=== INFORMATION GIVEN ===
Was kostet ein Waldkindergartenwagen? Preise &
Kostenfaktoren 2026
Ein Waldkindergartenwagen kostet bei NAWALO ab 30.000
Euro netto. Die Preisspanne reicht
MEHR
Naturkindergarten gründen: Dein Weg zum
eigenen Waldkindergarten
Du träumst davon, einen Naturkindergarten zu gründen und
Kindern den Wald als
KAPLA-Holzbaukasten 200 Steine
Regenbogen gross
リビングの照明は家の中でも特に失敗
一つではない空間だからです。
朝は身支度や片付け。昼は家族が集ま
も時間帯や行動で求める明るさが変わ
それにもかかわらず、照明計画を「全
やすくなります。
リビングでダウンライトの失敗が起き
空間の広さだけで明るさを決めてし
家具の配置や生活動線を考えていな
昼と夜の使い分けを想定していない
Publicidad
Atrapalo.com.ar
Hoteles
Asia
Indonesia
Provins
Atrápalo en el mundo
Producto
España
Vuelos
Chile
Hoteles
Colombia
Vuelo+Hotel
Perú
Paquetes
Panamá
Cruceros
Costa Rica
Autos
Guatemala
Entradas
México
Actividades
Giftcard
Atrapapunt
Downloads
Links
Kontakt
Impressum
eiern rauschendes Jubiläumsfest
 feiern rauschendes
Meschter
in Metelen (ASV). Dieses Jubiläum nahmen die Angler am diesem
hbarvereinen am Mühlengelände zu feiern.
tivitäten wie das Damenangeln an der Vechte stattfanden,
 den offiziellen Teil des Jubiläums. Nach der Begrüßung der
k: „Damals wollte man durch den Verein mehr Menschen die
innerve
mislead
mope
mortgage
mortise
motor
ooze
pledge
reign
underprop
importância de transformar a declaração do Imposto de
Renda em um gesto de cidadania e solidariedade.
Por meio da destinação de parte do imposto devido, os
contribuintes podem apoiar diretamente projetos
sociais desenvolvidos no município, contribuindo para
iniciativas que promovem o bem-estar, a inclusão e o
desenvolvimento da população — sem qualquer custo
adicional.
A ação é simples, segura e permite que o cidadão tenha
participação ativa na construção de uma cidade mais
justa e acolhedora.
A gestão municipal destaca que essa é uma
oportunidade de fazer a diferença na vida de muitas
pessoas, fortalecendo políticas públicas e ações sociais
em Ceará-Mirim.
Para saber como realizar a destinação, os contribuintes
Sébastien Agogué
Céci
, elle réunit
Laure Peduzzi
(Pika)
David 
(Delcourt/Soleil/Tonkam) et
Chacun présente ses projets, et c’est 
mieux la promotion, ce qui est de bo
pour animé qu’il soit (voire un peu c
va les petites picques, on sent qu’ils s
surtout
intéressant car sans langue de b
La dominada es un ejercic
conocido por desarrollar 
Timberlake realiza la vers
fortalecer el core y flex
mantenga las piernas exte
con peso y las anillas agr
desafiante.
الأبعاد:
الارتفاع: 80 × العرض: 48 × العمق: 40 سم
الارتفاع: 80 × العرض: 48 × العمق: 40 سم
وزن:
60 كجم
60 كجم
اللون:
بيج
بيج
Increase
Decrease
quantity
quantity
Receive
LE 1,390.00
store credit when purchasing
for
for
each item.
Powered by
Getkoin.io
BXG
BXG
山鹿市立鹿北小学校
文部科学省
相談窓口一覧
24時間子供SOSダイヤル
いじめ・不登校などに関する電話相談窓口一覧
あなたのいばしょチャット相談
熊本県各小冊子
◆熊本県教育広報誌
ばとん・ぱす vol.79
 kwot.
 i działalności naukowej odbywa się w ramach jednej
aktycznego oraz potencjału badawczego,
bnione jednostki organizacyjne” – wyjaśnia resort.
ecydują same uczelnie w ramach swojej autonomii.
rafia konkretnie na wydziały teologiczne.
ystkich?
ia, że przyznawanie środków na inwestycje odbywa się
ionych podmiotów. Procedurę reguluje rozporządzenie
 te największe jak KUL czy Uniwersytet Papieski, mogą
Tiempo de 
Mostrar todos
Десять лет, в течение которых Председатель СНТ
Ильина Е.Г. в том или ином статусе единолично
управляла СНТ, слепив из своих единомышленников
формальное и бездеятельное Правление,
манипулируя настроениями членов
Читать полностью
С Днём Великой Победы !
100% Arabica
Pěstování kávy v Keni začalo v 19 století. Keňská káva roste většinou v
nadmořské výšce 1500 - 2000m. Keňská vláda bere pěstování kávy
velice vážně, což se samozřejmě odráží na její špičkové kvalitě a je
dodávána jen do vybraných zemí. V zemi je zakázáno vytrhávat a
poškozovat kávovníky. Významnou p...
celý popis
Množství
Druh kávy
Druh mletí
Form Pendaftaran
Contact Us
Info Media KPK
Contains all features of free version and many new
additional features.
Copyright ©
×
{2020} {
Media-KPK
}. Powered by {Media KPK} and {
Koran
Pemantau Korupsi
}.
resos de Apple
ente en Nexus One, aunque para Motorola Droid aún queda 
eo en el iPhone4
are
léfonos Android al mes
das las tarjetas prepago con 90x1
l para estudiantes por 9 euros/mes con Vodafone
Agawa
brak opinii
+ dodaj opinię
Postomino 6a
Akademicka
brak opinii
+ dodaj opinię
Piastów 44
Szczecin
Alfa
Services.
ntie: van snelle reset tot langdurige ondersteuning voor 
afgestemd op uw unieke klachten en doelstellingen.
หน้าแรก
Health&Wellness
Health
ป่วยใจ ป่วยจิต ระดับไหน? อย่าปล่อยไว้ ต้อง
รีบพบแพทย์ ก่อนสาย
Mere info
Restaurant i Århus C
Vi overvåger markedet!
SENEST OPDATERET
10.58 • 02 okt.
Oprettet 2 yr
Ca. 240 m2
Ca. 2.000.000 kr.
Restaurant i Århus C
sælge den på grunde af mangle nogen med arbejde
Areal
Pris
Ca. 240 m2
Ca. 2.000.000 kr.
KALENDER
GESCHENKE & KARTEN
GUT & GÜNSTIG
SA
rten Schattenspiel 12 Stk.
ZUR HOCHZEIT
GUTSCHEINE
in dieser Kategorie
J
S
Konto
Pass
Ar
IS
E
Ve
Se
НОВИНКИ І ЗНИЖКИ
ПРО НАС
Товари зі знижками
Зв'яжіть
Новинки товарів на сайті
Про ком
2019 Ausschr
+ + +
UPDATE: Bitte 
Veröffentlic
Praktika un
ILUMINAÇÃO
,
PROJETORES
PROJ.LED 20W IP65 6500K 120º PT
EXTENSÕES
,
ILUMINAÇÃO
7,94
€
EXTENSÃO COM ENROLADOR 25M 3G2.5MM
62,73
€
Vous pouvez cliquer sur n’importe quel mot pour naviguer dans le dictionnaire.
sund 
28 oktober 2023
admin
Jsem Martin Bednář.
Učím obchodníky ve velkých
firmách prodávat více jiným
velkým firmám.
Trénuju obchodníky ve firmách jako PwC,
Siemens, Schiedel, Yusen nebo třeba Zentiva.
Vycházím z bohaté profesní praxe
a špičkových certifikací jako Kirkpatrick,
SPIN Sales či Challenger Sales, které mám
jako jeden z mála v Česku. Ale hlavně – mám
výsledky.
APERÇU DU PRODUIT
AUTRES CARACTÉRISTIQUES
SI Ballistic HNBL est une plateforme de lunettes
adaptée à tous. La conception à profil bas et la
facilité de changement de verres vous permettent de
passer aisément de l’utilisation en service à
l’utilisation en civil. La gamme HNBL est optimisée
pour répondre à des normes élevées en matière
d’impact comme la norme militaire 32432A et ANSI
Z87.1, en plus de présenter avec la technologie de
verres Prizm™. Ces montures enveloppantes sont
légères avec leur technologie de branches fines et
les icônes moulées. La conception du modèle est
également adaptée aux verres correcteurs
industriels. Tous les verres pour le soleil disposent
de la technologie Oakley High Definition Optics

=== WHAT YOU NEED TO DO ===
Reproduce every line of the records above verbatim, keeping their original order, line breaks, spelling, and characters unchanged.

=== YOUR SOLUTION ===
Was kostet ein Waldkindergartenwagen? Preise &
Kostenfaktoren 2026
Ein Waldkindergartenwagen kostet bei NAWALO ab 30.000
Euro netto. Die Preisspanne reicht
MEHR
Naturkindergarten gründen: Dein Weg zum
eigenen Waldkindergarten
Du träumst davon, einen Naturkindergarten zu gründen und
Kindern den Wald als
KAPLA-Holzbaukasten 200 Steine
Regenbogen gross
リビングの照明は家の中でも特に失敗
一つではない空間だからです。
朝は身支度や片付け。昼は家族が集ま
も時間帯や行動で求める明るさが変わ
それにもかかわらず、照明計画を「全
やすくなります。
リビングでダウンライトの失敗が起き
空間の広さだけで明るさを決めてし
家具の配置や生活動線を考えていな
昼と夜の使い分けを想定していない
Publicidad
Atrapalo.com.ar
Hoteles
Asia
Indonesia
Provins
Atrápalo en el mundo
Producto
España
Vuelos
Chile
Hoteles
Colombia
Vuelo+Hotel
Perú
Paquetes
Panamá
Cruceros
Costa Rica
Autos
Guatemala
Entradas
México
Actividades
Giftcard
Atrapapunt
Downloads
Links
Kontakt
Impressum
eiern rauschendes Jubiläumsfest
 feiern rauschendes
Meschter
in Metelen (ASV). Dieses Jubiläum nahmen die Angler am diesem
hbarvereinen am Mühlengelände zu feiern.
tivitäten wie das Damenangeln an der Vechte stattfanden,
 den offiziellen Teil des Jubiläums. Nach der Begrüßung der
k: „Damals wollte man durch den Verein mehr Menschen die
innerve
mislead
mope
mortgage
mortise
motor
ooze
pledge
reign
underprop
importância de transformar a declaração do Imposto de
Renda em um gesto de cidadania e solidariedade.
Por meio da destinação de parte do imposto devido, os
contribuintes podem apoiar diretamente projetos
sociais desenvolvidos no município, contribuindo para
iniciativas que promovem o bem-estar, a inclusão e o
desenvolvimento da população — sem qualquer custo
adicional.
A ação é simples, segura e permite que o cidadão tenha
participação ativa na construção de uma cidade mais
justa e acolhedora.
A gestão municipal destaca que essa é uma
oportunidade de fazer a diferença na vida de muitas
pessoas, fortalecendo políticas públicas e ações sociais
em Ceará-Mirim.
Para saber como realizar a destinação, os contribuintes
Sébastien Agogué
Céci
, elle réunit
Laure Peduzzi
(Pika)
David 
(Delcourt/Soleil/Tonkam) et
Chacun présente ses projets, et c’est 
mieux la promotion, ce qui est de bo
pour animé qu’il soit (voire un peu c
va les petites picques, on sent qu’ils s
surtout
intéressant car sans langue de b
La dominada es un ejercic
conocido por desarrollar 
Timberlake realiza la vers
fortalecer el core y flex
mantenga las piernas exte
con peso y las anillas agr
desafiante.
الأبعاد:
الارتفاع: 80 × العرض: 48 × العمق: 40 سم
الارتفاع: 80 × العرض: 48 × العمق: 40 سم
وزن:
60 كجم
60 كجم
اللون:
بيج
بيج
Increase
Decrease
quantity
quantity
Receive
LE 1,390.00
store credit when purchasing
for
for
each item.
Powered by
Getkoin.io
BXG
BXG
山鹿市立鹿北小学校
文部科学省
相談窓口一覧
24時間子供SOSダイヤル
いじめ・不登校などに関する電話相談窓口一覧
あなたのいばしょチャット相談
熊本県各小冊子
◆熊本県教育広報誌
ばとん・ぱす vol.79
 kwot.
 i działalności naukowej odbywa się w ramach jednej
aktycznego oraz potencjału badawczego,
bnione jednostki organizacyjne” – wyjaśnia resort.
ecydują same uczelnie w ramach swojej autonomii.
rafia konkretnie na wydziały teologiczne.
ystkich?
ia, że przyznawanie środków na inwestycje odbywa się
ionych podmiotów. Procedurę reguluje rozporządzenie
 te największe jak KUL czy Uniwersytet Papieski, mogą
Tiempo de 
Mostrar todos
Десять лет, в течение которых Председатель СНТ
Ильина Е.Г. в том или ином статусе единолично
управляла СНТ, слепив из своих единомышленников
формальное и бездеятельное Правление,
манипулируя настроениями членов
Читать полностью
С Днём Великой Победы !
100% Arabica
Pěstování kávy v Keni začalo v 19 století. Keňská káva roste většinou v
nadmořské výšce 1500 - 2000m. Keňská vláda bere pěstování kávy
velice vážně, což se samozřejmě odráží na její špičkové kvalitě a je
dodávána jen do vybraných zemí. V zemi je zakázáno vytrhávat a
poškozovat kávovníky. Významnou p...
celý popis
Množství
Druh kávy
Druh mletí
Form Pendaftaran
Contact Us
Info Media KPK
Contains all features of free version and many new
additional features.
Copyright ©
×
{2020} {
Media-KPK
}. Powered by {Media KPK} and {
Koran
Pemantau Korupsi
}.
resos de Apple
ente en Nexus One, aunque para Motorola Droid aún queda 
eo en el iPhone4
are
léfonos Android al mes
das las tarjetas prepago con 90x1
l para estudiantes por 9 euros/mes con Vodafone
Agawa
brak opinii
+ dodaj opinię
Postomino 6a
Akademicka
brak opinii
+ dodaj opinię
Piastów 44
Szczecin
Alfa
Services.
ntie: van snelle reset tot langdurige ondersteuning voor 
afgestemd op uw unieke klachten en doelstellingen.
หน้าแรก
Health&Wellness
Health
ป่วยใจ ป่วยจิต ระดับไหน? อย่าปล่อยไว้ ต้อง
รีบพบแพทย์ ก่อนสาย
Mere info
Restaurant i Århus C
Vi overvåger markedet!
SENEST OPDATERET
10.58 • 02 okt.
Oprettet 2 yr
Ca. 240 m2
Ca. 2.000.000 kr.
Restaurant i Århus C
sælge den på grunde af mangle nogen med arbejde
Areal
Pris
Ca. 240 m2
Ca. 2.000.000 kr.
KALENDER
GESCHENKE & KARTEN
GUT & GÜNSTIG
SA
rten Schattenspiel 12 Stk.
ZUR HOCHZEIT
GUTSCHEINE
in dieser Kategorie
J
S
Konto
Pass
Ar
IS
E
Ve
Se
НОВИНКИ І ЗНИЖКИ
ПРО НАС
Товари зі знижками
Зв'яжіть
Новинки товарів на сайті
Про ком
2019 Ausschr
+ + +
UPDATE: Bitte 
Veröffentlic
Praktika un
ILUMINAÇÃO
,
PROJETORES
PROJ.LED 20W IP65 6500K 120º PT
EXTENSÕES
,
ILUMINAÇÃO
7,94
€
EXTENSÃO COM ENROLADOR 25M 3G2.5MM
62,73
€
Vous pouvez cliquer sur n’importe quel mot pour naviguer dans le dictionnaire.
sund 
28 oktober 2023
admin
Jsem Martin Bednář.
Učím obchodníky ve velkých
firmách prodávat více jiným
velkým firmám.
Trénuju obchodníky ve firmách jako PwC,
Siemens, Schiedel, Yusen nebo třeba Zentiva.
Vycházím z bohaté profesní praxe
a špičkových certifikací jako Kirkpatrick,
SPIN Sales či Challenger Sales, které mám
jako jeden z mála v Česku. Ale hlavně – mám
výsledky.
APERÇU DU PRODUIT
AUTRES CARACTÉRISTIQUES
SI Ballistic HNBL est une plateforme de lunettes
adaptée à tous. La conception à profil bas et la
facilité de changement de verres vous permettent de
passer aisément de l’utilisation en service à
l’utilisation en civil. La gamme HNBL est optimisée
pour répondre à des normes élevées en matière
d’impact comme la norme militaire 32432A et ANSI
Z87.1, en plus de présenter avec la technologie de
verres Prizm™. Ces montures enveloppantes sont
légères avec leur technologie de branches fines et
les icônes moulées. La conception du modèle est
également adaptée aux verres correcteurs
industriels. Tous les verres pour le soleil disposent
de la technologie Oakley High Definition Optics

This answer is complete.